S. Korea to meet with Pyongyang officials

SEOUL | South Korean President Lee Myung-bak agreed to meet a visiting high-level delegation from North Korea on Sunday in what is likely to be a test of his 18-month hard-line policy against the communist country.

Relations between the two Koreas have been largely frozen since Mr. Lee took office in February last year and amid international tensions over the North’s nuclear weapons and missile programs. Mr. Lee has not held talks with North Korean officials since he became president.

The visit to Seoul by six North Korean officials to pay their respects following the death of former President Kim Dae-jung has provided a rare opportunity for dialogue. Mr. Kim was widely admired by Pyongyang for his efforts to reconcile the two Koreas when he served as president from 1998 to 2003.

Mr. Lee’s meeting with North Korea’s spy chief and five other officials will take place at the presidential Blue House, Chun Hae-sung, a spokesman for South Korea’s Unification Ministry, said late Saturday. The ministry handles relations with the North.

North Korea regularly blasts Mr. Lee as a “traitor” and “human scum” and accuses South Korea of conniving with the United States to attack it with nuclear weapons. But Pyongyang has recently proffered a series of olive branches to Seoul in an apparently concerted effort to improve relations.

Pyongyang on Aug. 13 released a South Korean worker at a jointly operated industrial complex in North Korea who had been held for months. Days later the North also promised to hold more inter-Korean family reunions and restart suspended tours for South Koreans to the North.

North Korean leader Kim Jong-il held talks with a leading South Korean businesswoman and expressed a willingness for better relations with Seoul.
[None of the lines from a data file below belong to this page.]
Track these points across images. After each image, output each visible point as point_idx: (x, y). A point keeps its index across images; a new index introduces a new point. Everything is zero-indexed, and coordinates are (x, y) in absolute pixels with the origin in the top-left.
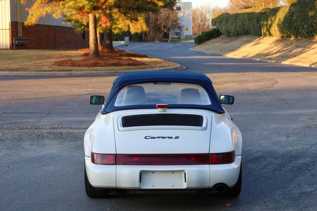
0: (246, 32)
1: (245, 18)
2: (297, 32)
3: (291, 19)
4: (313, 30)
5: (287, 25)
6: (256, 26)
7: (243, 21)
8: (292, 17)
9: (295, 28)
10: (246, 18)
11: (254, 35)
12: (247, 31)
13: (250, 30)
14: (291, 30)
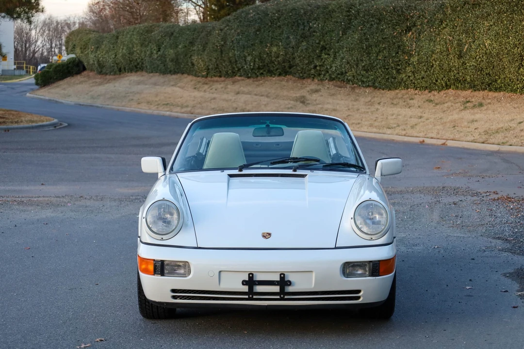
0: (136, 66)
1: (134, 40)
2: (234, 68)
3: (223, 45)
4: (262, 66)
5: (215, 55)
6: (155, 56)
7: (131, 46)
8: (225, 43)
9: (230, 62)
10: (137, 42)
11: (152, 72)
12: (138, 64)
13: (143, 63)
14: (222, 65)
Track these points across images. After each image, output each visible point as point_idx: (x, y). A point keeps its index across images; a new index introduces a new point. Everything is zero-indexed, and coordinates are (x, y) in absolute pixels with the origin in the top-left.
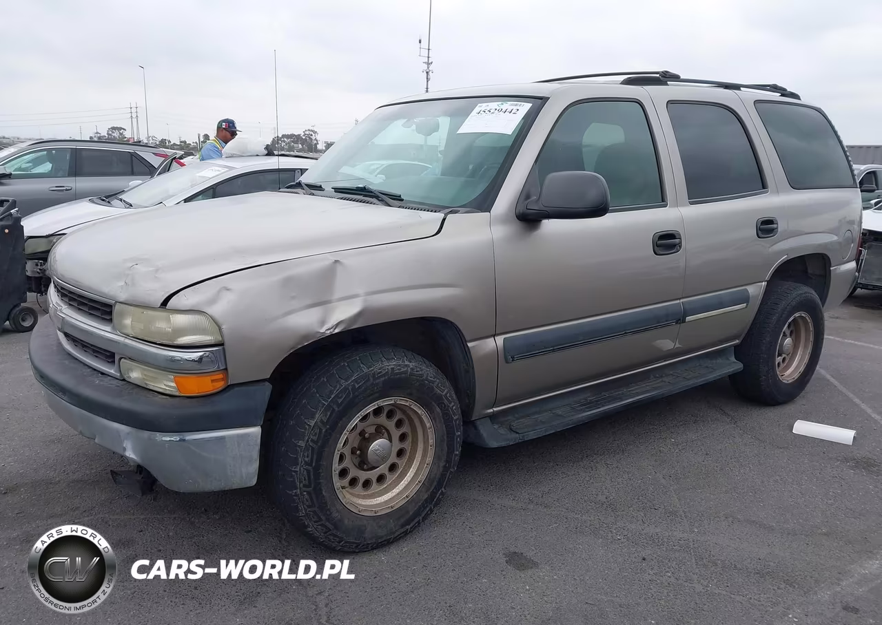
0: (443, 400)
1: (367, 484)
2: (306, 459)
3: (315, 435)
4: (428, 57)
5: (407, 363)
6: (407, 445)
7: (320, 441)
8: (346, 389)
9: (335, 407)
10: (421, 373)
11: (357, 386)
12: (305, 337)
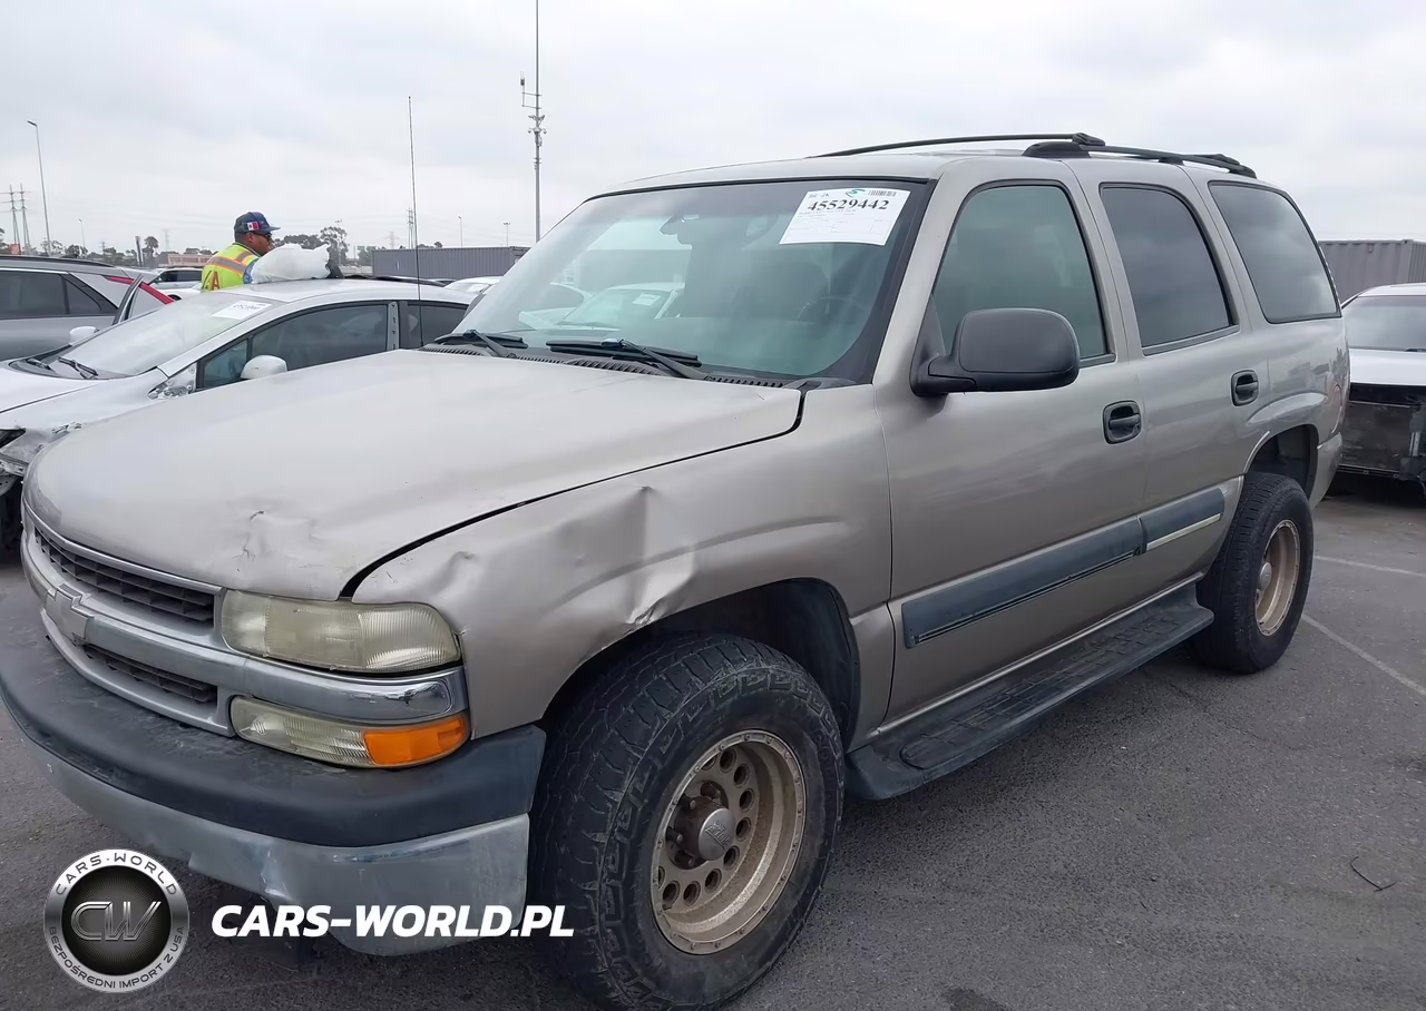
0: (820, 727)
1: (691, 892)
2: (611, 867)
3: (625, 820)
4: (537, 108)
5: (764, 666)
6: (752, 812)
7: (634, 831)
8: (673, 725)
9: (656, 762)
10: (786, 682)
11: (691, 719)
12: (603, 636)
That came on the heels of his talks with former President Bill Clinton and the release of two American reporters who had been convicted of illegally entering the country.

Paik Hak-soon, an analyst at the Sejong Institute, a security think tank near Seoul, said Sunday’s meeting would help mend fences between the Koreas. “South Korea should not miss the last opportunity made by former President Kim Dae-jung’s death,” he said.

Kim Yong-hyun, a professor at Seoul’s Dongguk University, said Mr. Lee was likely reluctant to show much eagerness to meet the North Koreans since it could invite a backlash from conservatives who oppose any indication of softness toward Pyongyang.

About 100 demonstrators chanted “topple the Kim Jong-il dictatorship” Saturday near the hotel where the North Korean officials were staying.

South Korea’s Yonhap news agency said the North Koreans were expected to deliver a message from Kim Jong-il and outline Pyongyang’s plan to release four South Korean fishermen seized in July.

The North Koreans arrived in Seoul on Friday and immediately went to the National Assembly to pay respects at a memorial to Mr. Kim. They offered a floral wreath in the name of Kim Jong-il to the late president. The two leaders met at the first-ever inter-Korean summit in Pyongyang in June 2000.

Kim Yang-gon, Pyongyang’s spy chief who also handles relations with South Korea, met for 80 minutes earlier Saturday with South Korean Unification Minister Hyun In-taek. The meeting was the first such top-level encounter in almost two years. The two men met again Saturday evening for dinner.